*Problem to work on*
Please swap "Honor 20 Pro" for "Honor 30 Pro" in the data below, starting with the line with "Privacidade e Termos" and going on through the line with "دانلود کتاب روانشناسی ذهن", and change nothing else. Give only those lines, and leave the pictures out.

*Exercise data*
BEGIN

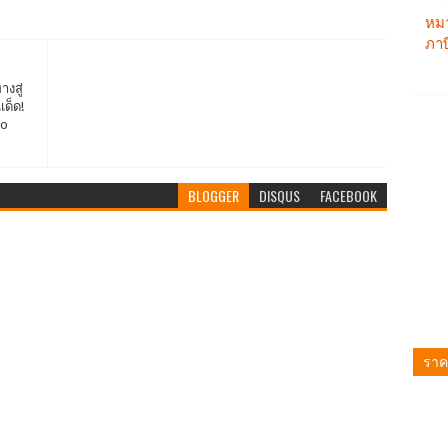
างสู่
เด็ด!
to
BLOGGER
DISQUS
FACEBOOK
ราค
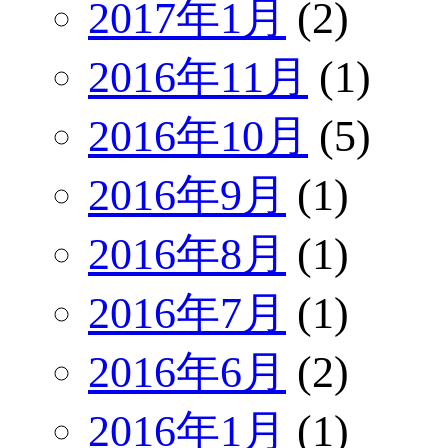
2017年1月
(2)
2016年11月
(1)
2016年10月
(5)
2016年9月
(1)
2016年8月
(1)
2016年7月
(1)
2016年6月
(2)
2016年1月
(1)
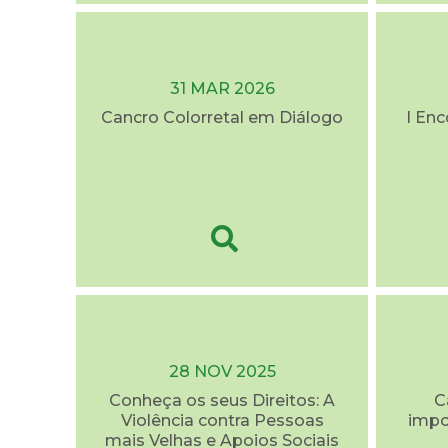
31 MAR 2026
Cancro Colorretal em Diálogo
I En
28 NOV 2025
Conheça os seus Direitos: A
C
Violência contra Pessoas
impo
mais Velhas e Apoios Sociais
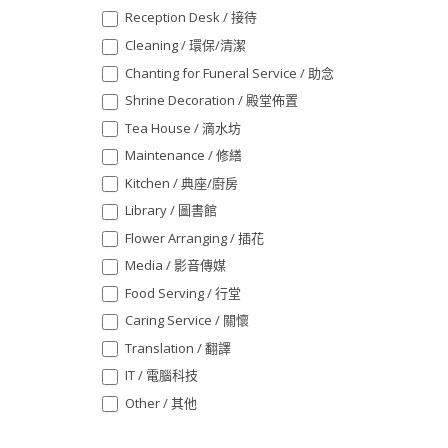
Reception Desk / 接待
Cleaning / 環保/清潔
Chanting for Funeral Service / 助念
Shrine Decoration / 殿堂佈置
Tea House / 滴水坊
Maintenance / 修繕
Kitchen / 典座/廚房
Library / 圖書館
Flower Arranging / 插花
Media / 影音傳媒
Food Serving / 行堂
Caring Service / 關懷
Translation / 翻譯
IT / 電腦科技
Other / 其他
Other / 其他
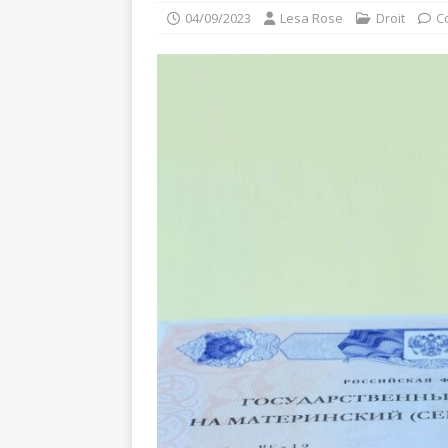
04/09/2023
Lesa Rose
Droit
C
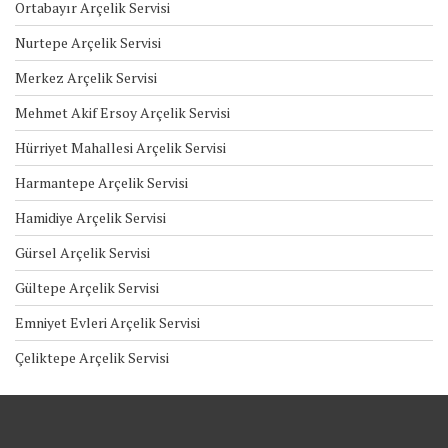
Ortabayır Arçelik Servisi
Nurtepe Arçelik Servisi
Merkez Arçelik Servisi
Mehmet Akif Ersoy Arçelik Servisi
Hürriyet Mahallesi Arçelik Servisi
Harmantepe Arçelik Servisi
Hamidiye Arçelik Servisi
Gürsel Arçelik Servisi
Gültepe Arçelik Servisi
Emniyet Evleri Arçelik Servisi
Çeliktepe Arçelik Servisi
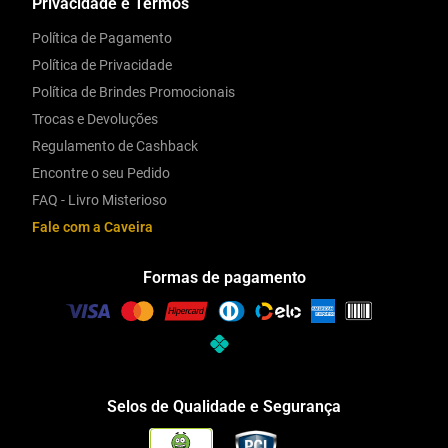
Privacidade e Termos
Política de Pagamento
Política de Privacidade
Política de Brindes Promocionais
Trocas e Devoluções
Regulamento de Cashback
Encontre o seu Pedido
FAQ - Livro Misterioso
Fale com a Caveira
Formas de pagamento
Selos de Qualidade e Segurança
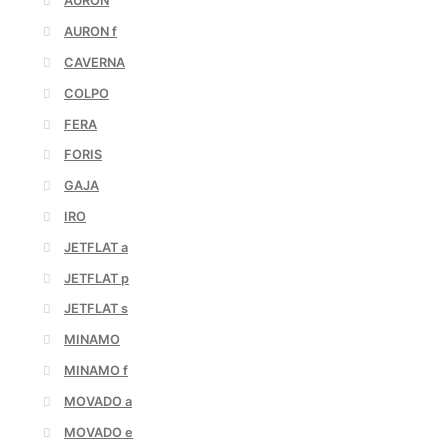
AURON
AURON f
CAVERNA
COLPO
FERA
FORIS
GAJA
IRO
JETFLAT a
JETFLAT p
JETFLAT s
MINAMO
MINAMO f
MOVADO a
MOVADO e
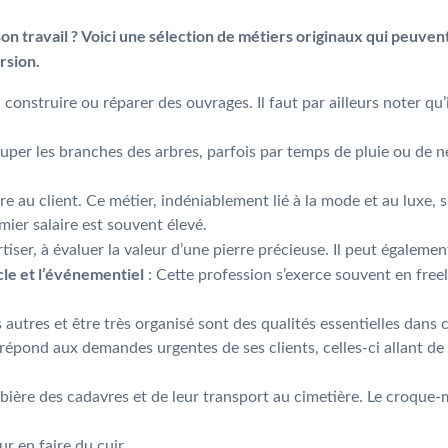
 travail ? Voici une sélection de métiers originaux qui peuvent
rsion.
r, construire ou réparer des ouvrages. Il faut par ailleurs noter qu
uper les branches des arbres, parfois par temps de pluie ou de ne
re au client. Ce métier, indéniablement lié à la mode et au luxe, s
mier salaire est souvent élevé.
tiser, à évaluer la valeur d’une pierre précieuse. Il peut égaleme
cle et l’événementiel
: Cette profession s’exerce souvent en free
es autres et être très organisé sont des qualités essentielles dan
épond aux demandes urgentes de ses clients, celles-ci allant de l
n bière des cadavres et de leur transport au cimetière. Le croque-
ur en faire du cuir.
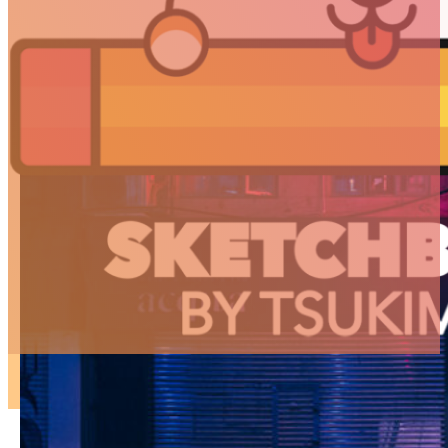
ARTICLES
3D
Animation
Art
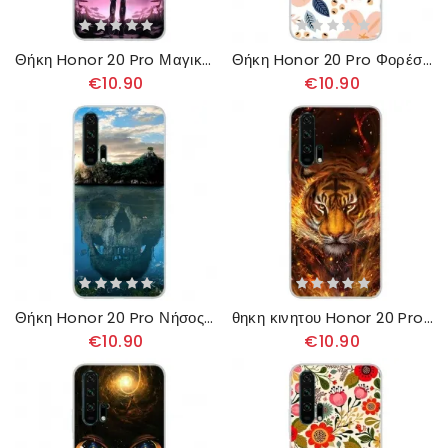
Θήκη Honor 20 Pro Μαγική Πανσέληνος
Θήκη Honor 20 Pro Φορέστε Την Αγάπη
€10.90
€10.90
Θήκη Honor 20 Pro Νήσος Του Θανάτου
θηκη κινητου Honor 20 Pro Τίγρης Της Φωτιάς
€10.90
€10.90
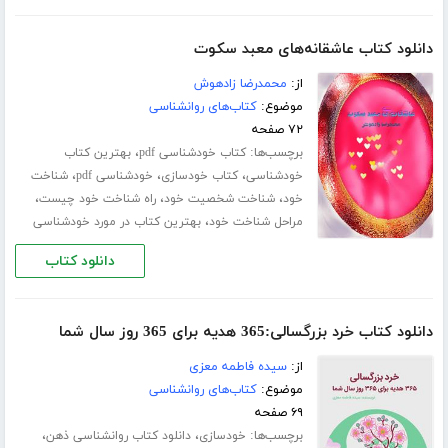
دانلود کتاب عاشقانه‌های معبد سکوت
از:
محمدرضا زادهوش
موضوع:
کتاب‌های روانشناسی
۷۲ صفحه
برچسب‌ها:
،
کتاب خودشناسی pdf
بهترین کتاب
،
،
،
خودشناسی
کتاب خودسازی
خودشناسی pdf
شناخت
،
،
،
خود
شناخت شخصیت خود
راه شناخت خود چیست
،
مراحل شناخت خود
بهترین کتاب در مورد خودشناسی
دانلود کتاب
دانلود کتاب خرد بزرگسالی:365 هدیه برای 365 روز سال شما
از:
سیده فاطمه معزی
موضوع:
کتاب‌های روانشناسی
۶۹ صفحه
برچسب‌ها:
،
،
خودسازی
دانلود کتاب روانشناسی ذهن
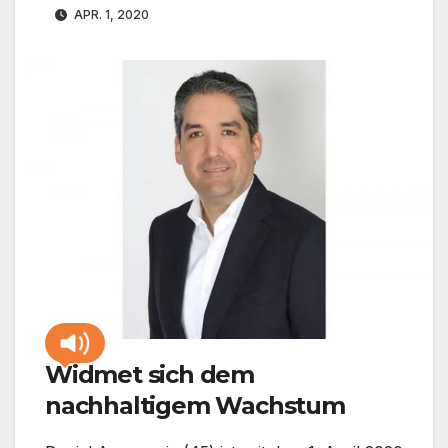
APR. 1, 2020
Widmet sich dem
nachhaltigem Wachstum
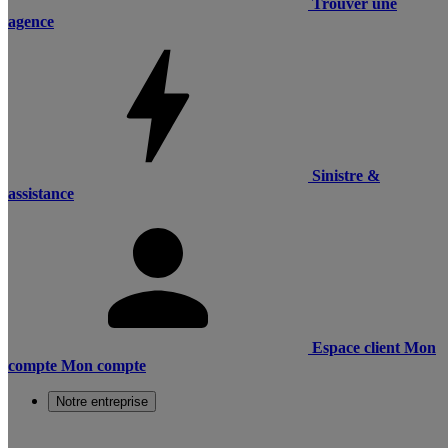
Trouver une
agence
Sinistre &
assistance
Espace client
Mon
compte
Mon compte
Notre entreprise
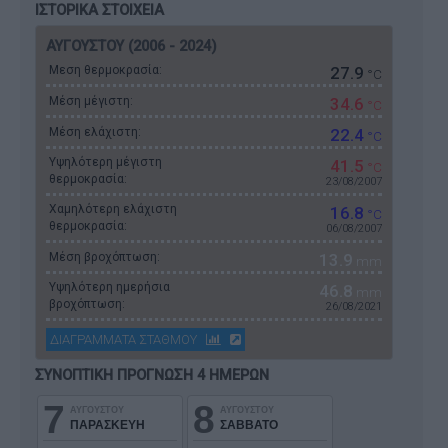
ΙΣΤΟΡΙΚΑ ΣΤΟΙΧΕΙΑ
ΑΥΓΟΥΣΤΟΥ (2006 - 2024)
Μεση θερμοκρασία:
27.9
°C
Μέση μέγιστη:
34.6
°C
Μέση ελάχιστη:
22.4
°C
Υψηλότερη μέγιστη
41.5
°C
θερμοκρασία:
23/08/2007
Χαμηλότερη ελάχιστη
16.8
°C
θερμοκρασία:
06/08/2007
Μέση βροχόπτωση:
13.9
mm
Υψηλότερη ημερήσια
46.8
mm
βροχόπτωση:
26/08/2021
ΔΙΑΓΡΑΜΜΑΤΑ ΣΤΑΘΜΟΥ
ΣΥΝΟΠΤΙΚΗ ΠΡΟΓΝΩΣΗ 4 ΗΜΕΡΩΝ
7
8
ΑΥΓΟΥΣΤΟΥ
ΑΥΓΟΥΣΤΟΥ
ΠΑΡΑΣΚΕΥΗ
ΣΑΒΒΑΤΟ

END

*Reply*
Privacidade e Termos
Política de Pagamento
Política de Privacidade
Política de Brindes Promocionais
Trocas e Devoluções
Regulamento de Cashback
Encontre o seu Pedido
FAQ - Livro Misterioso
Fale com a Caveira
Formas de pagamento
Selos de Qualidade e Segurança
AURON
AURON f
CAVERNA
COLPO
FERA
FORIS
GAJA
IRO
JETFLAT a
JETFLAT p
JETFLAT s
MINAMO
MINAMO f
MOVADO a
MOVADO e
 travail ? Voici une sélection de métiers originaux qui peuvent
rsion.
r, construire ou réparer des ouvrages. Il faut par ailleurs noter qu
uper les branches des arbres, parfois par temps de pluie ou de ne
re au client. Ce métier, indéniablement lié à la mode et au luxe, s
mier salaire est souvent élevé.
tiser, à évaluer la valeur d’une pierre précieuse. Il peut égaleme
cle et l’événementiel
: Cette profession s’exerce souvent en free
es autres et être très organisé sont des qualités essentielles dan
épond aux demandes urgentes de ses clients, celles-ci allant de l
n bière des cadavres et de leur transport au cimetière. Le croque-
ur en faire du cuir.
ARTICLES
3D
Animation
Art
Θήκη Honor 30 Pro Μαγική Πανσέληνος
Θήκη Honor 30 Pro Φορέστε Την Αγάπη
€10.90
€10.90
Θήκη Honor 30 Pro Νήσος Του Θανάτου
θηκη κινητου Honor 30 Pro Τίγρης Της Φωτιάς
€10.90
€10.90
دانلود کتاب عاشقانه‌های معبد سکوت
از:
محمدرضا زادهوش
موضوع:
کتاب‌های روانشناسی
۷۲ صفحه
برچسب‌ها:
،
کتاب خودشناسی pdf
بهترین کتاب
،
،
،
خودشناسی
کتاب خودسازی
خودشناسی pdf
شناخت
،
،
،
خود
شناخت شخصیت خود
راه شناخت خود چیست
،
مراحل شناخت خود
بهترین کتاب در مورد خودشناسی
دانلود کتاب
دانلود کتاب خرد بزرگسالی:365 هدیه برای 365 روز سال شما
از:
سیده فاطمه معزی
موضوع:
کتاب‌های روانشناسی
۶۹ صفحه
برچسب‌ها:
،
،
خودسازی
دانلود کتاب روانشناسی ذهن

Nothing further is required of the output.